On January 30th, 1933, the same day Adolf Hitler was appointed Chancellor of Germany by President Paul Von Hindenburg, Recha Freier established the Committee for the Assistance of Jewish Youth.  The committee, which would eventually be renamed Youth Aliyah, would rescue over 11,000 mostly German-Jewish children during World War II and would become a key component of the Hadassah organization that dealt with saving Jewish youth from all pockets of the globe.

The first attempts to launch the Youth Aliyah began already in 1932, when Recha Freier, a Zionistic Jew born in Germany sent the Hadassah organization founder Henrietta Szold, a letter detailing a  plan to bring Jewish youth from Germany to British Mandatory Palestine to escape growing antisemitism.  

Szold,  who at the time was the chairman of the National Council for the Jewish settlement in Palestine, was preoccupied with the large number of social and financial problems in the “Yishuv” and was reluctant to take on any new projects, thus rejecting the proposal.  According to Szold, at the time she was more worried about the inability of the Zionist movement in Israel to provide for the many impoverished youths already within the country.

Seemingly unbothered by Szold’s rejection, Freier moved on to appeal to other Zionist leaders as well as the “Histadrut” labor Union and was able to find support for relocation for a small number of German boys.  She would eventually raise funds and began sending the first groups of youth in October 1932.  With Szold still refusing to provide official immigration certificates, Freier set up her organization on January 30, 1933, so that she could directly lobby the British Mandatory government for the certificates, without having to go through Szold’s bureaucracy.

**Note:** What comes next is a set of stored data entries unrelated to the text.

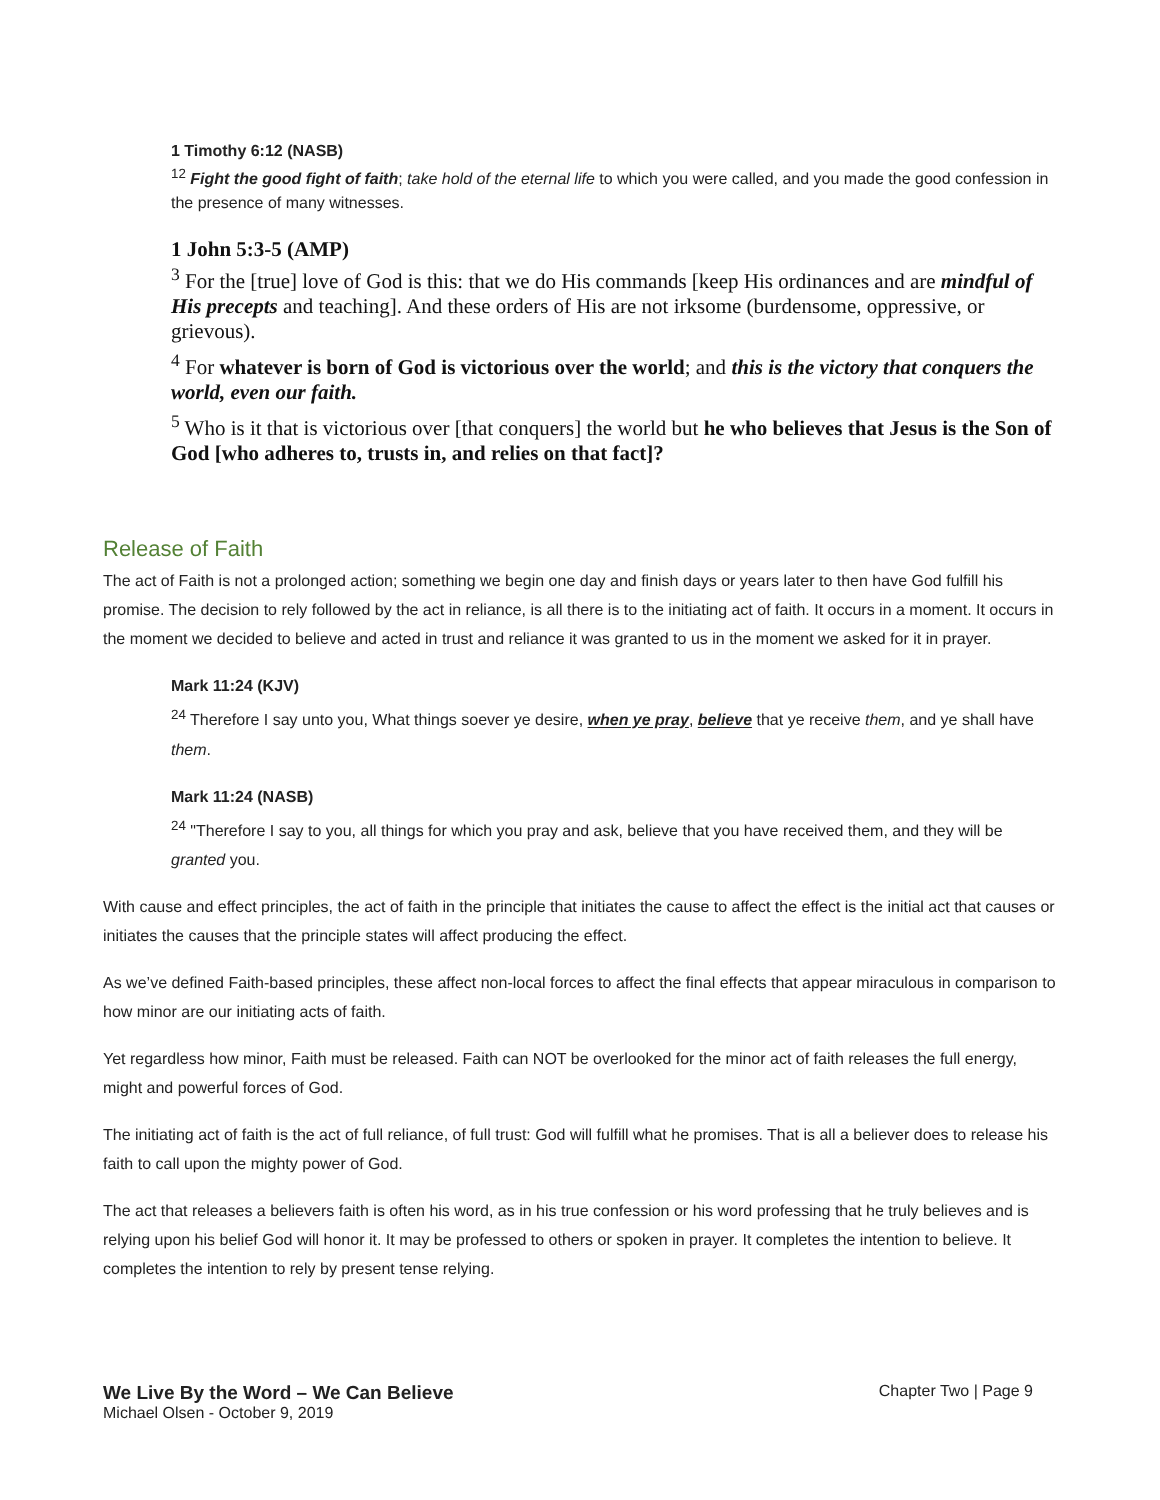1 Timothy 6:12 (NASB)
<sup>12</sup> Fight the good fight of faith; take hold of the eternal life to which you were called, and you made the good confession in the presence of many witnesses.
1 John 5:3-5 (AMP)
<sup>3</sup> For the [true] love of God is this: that we do His commands [keep His ordinances and are mindful of His precepts and teaching]. And these orders of His are not irksome (burdensome, oppressive, or grievous).
<sup>4</sup> For whatever is born of God is victorious over the world; and this is the victory that conquers the world, even our faith.
<sup>5</sup> Who is it that is victorious over [that conquers] the world but he who believes that Jesus is the Son of God [who adheres to, trusts in, and relies on that fact]?
Release of Faith
The act of Faith is not a prolonged action; something we begin one day and finish days or years later to then have God fulfill his promise. The decision to rely followed by the act in reliance, is all there is to the initiating act of faith. It occurs in a moment. It occurs in the moment we decided to believe and acted in trust and reliance it was granted to us in the moment we asked for it in prayer.
Mark 11:24 (KJV)
<sup>24</sup> Therefore I say unto you, What things soever ye desire, when ye pray, believe that ye receive them, and ye shall have them.
Mark 11:24 (NASB)
<sup>24</sup> "Therefore I say to you, all things for which you pray and ask, believe that you have received them, and they will be granted you.
With cause and effect principles, the act of faith in the principle that initiates the cause to affect the effect is the initial act that causes or initiates the causes that the principle states will affect producing the effect.
As we’ve defined Faith-based principles, these affect non-local forces to affect the final effects that appear miraculous in comparison to how minor are our initiating acts of faith.
Yet regardless how minor, Faith must be released. Faith can NOT be overlooked for the minor act of faith releases the full energy, might and powerful forces of God.
The initiating act of faith is the act of full reliance, of full trust: God will fulfill what he promises. That is all a believer does to release his faith to call upon the mighty power of God.
The act that releases a believers faith is often his word, as in his true confession or his word professing that he truly believes and is relying upon his belief God will honor it. It may be professed to others or spoken in prayer. It completes the intention to believe. It completes the intention to rely by present tense relying.
We Live By the Word – We Can Believe Chapter Two | Page 9
Michael Olsen - October 9, 2019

Eventually, with Hitler’s new violent policies towards Jews and the worsening conditions in Germany and all of Europe, Szold was forced to commit Hadassah’s vast resources to the project, although the relationship between the two women would remain extremely cold.  When Freier herself arrived on the shores of Israel in 1941, Szold informed her that she had no place in the Hadassah organization. Due to the closeness of Szold and Hadassah to the Israeli establishment, Freier’s Zionist and lifesaving actions would largely go unrecognized by the future state of Israel.

It was only in the last few years of her life, in 1981, that Freier would be officially recognized by the state of Israel under Menachem Begin’s leadership for saving over 11,000 Jewish children from the horrors of Nazism.